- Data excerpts

§ §

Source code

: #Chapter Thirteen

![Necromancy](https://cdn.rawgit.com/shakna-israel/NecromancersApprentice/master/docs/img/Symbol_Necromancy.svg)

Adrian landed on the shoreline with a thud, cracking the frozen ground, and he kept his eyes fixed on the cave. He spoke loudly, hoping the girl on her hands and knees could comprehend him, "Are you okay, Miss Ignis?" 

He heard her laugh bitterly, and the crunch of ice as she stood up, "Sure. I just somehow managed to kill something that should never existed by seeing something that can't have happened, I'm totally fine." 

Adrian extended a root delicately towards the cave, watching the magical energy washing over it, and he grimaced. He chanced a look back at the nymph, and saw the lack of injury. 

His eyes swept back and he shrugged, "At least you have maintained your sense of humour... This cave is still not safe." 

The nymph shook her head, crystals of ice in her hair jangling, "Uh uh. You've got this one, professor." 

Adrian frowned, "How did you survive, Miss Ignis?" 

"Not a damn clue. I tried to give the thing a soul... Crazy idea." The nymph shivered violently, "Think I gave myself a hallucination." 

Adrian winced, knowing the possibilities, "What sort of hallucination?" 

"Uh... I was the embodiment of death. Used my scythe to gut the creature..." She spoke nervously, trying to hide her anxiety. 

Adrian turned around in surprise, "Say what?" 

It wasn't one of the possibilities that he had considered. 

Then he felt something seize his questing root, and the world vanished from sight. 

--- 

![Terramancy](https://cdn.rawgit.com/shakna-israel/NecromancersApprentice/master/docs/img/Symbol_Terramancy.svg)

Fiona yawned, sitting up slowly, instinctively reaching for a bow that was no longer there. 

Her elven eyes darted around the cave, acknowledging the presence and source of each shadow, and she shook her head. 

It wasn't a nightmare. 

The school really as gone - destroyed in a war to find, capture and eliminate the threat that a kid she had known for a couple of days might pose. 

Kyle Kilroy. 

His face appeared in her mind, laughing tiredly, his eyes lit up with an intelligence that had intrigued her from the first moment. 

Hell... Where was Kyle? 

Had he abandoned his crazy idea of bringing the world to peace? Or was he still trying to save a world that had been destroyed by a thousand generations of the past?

§ §

- Prompt
Give again, exactly as written, the lines running from the first line of the data above through the line that contains "Adrian landed on".

- Output for this exercise
Source code

: #Chapter Thirteen

![Necromancy](https://cdn.rawgit.com/shakna-israel/NecromancersApprentice/master/docs/img/Symbol_Necromancy.svg)

Adrian landed on the shoreline with a thud, cracking the frozen ground, and he kept his eyes fixed on the cave. He spoke loudly, hoping the girl on her hands and knees could comprehend him, "Are you okay, Miss Ignis?" 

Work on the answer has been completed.